Light-sheet microscopy has revolutionized biological imaging by affording rapid and efficient volumetric imaging while minimizing the applied light-dosage and thus phototoxicity. However, due to beam divergence, there is a trade-off between the light-sheet thickness and the useful field-of-view for imaging: the confocal parameter, which approximates the propagation length of a light-sheet, shrinks nonlinearly with the size of the beam waist, and consequently, modest axial resolution is achieved when imaging large specimens. To overcome this trade-off, propagation invariant beams have been employed in light-sheet generation, such as Bessel or Airy beams. These beams maintain their cross-sectional profile over extended distances and overcome the beam divergence of Gaussian beams. To generate a light-sheet, a propagation invariant beam is scanned laterally to create a time averaged sheet of light.
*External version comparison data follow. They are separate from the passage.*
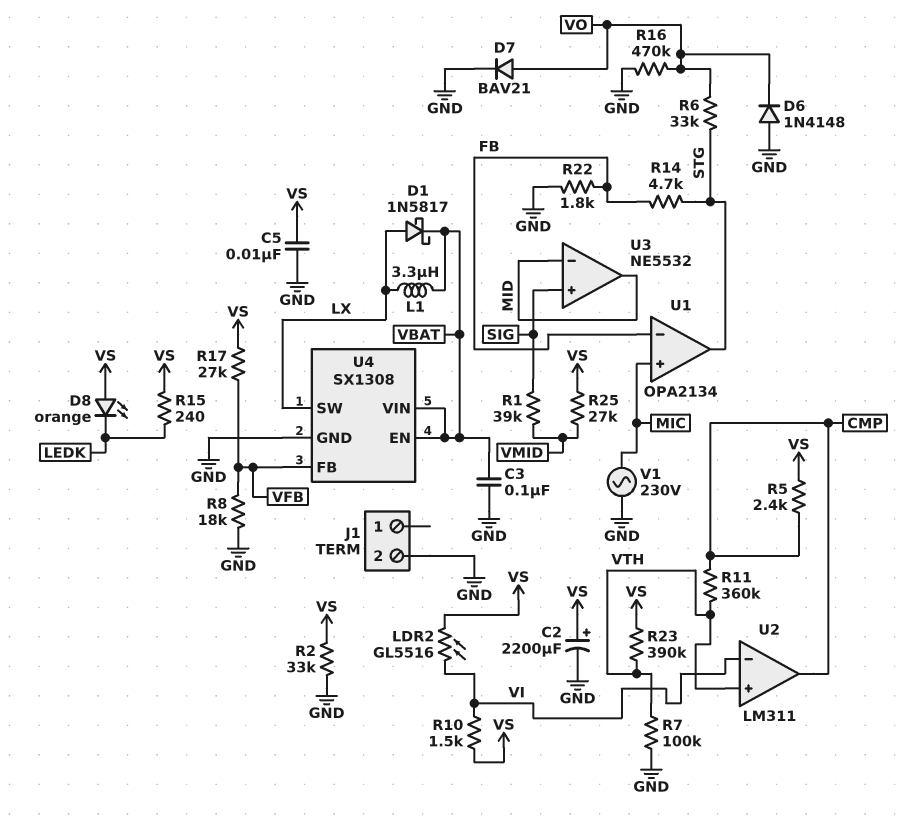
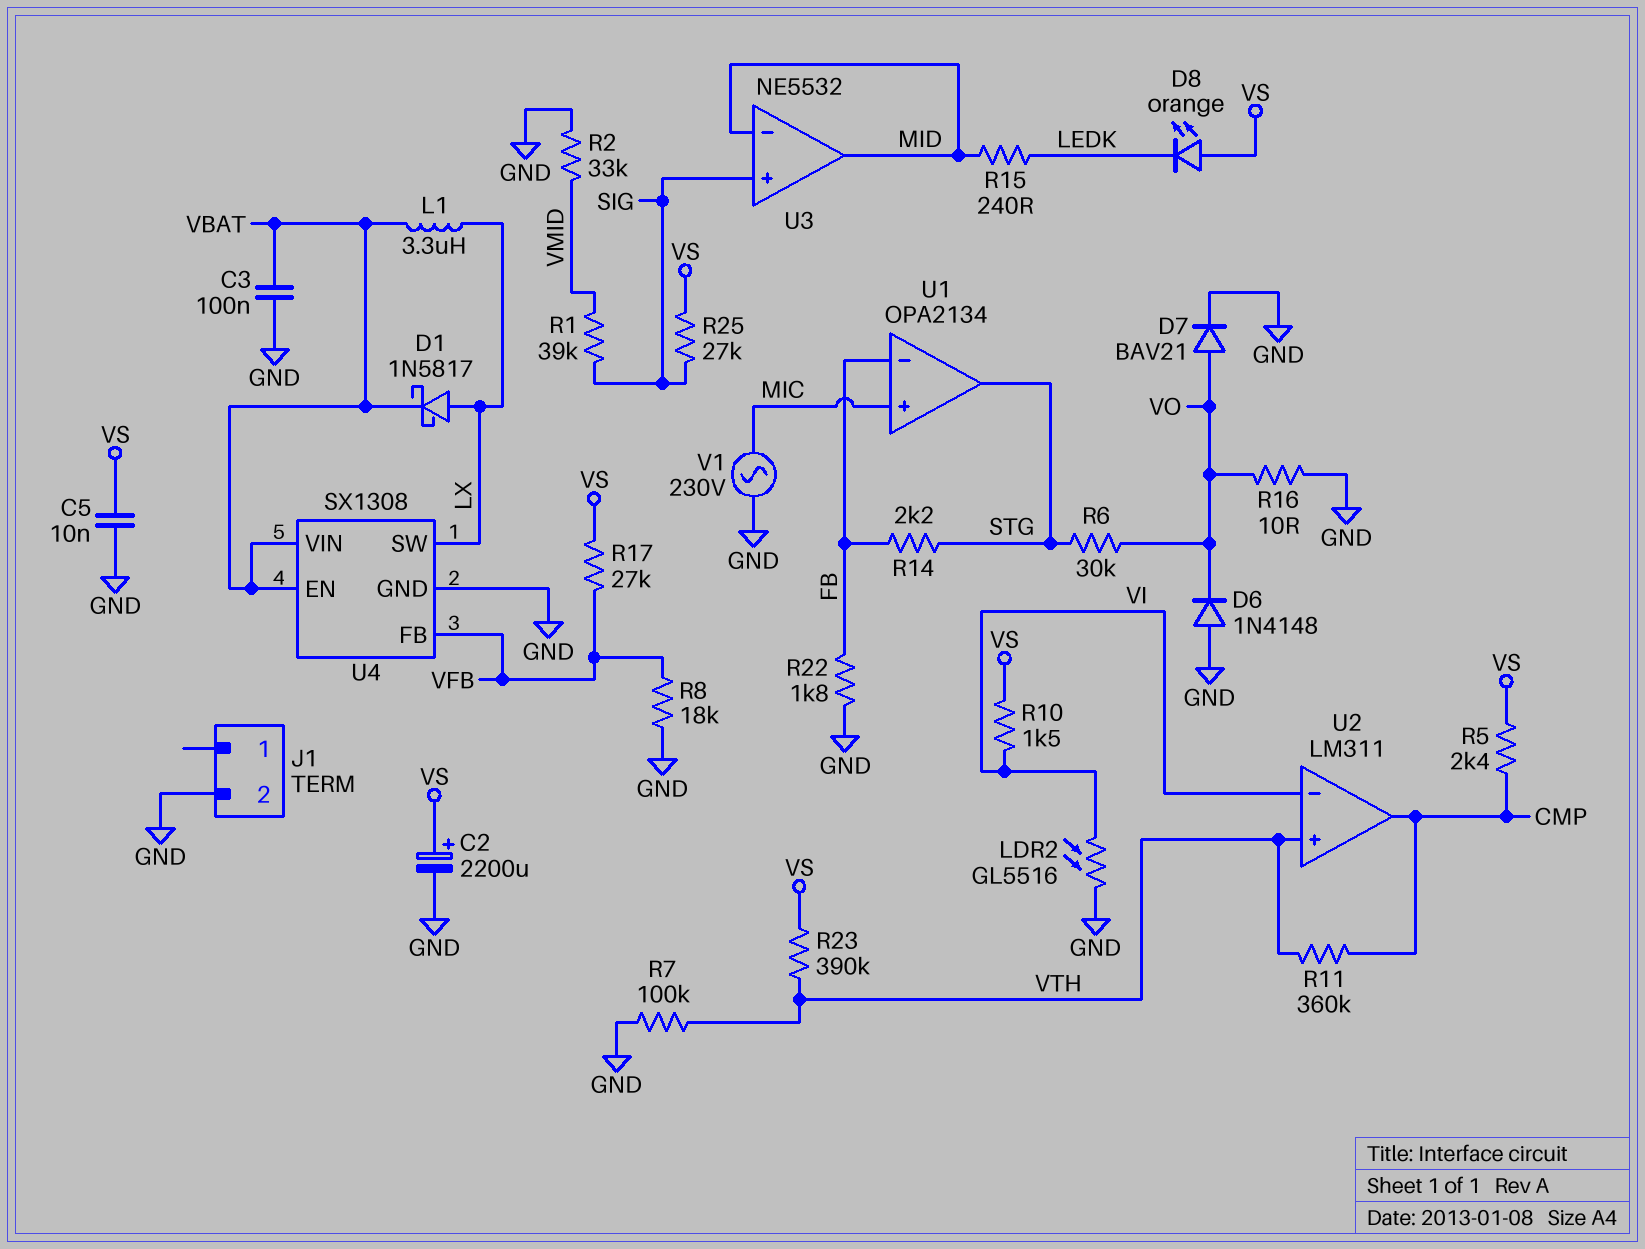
LDR2: GL5516 (VI, VS) -> GL5516 (GND, VI)
R2: 33k (GND, VS) -> 33k (GND, VMID)
R6: 33k (STG, VO) -> 30k (STG, VO)
R14: 4.7k (FB, STG) -> 2.2k (FB, STG)
R15: 240 (LEDK, VS) -> 240 (LEDK, MID)
R16: 470k (GND, VO) -> 10 (GND, VO)
R25: 27k (VMID, VS) -> 27k (SIG, VS)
Such setups require dedicated optical trains, which increase the cost and complexity of a light-sheet microscope. We have recently discovered and proven the ‘Field Synthesis’ theorem, which describes a universal mechanism for light-sheet generation. Field synthesis predicts that any scanned light-sheet can be synthesized by an incoherent superposition of 1D intensity patterns. We demonstrate that in practice, this results in far less complex optical systems and much higher light-efficiency compared to previous setups using propagation invariant beams. Through careful comparisons, we show that through Field Synthesis we can re-create the time averaged intensity of Bessel and Lattice light-sheets. However, in contrast to scanned Bessel beams, we achieve 100% spatial duty cycle, which results in drastically reduced photobleaching. Compared to lattice light-sheet microscopy, Field Synthesis is achromatic and can hence perform simultaneous multicolor imaging. We present careful comparisons of each illumination mode and demonstrate biological imaging applications of light-sheets produced by Field Synthesis.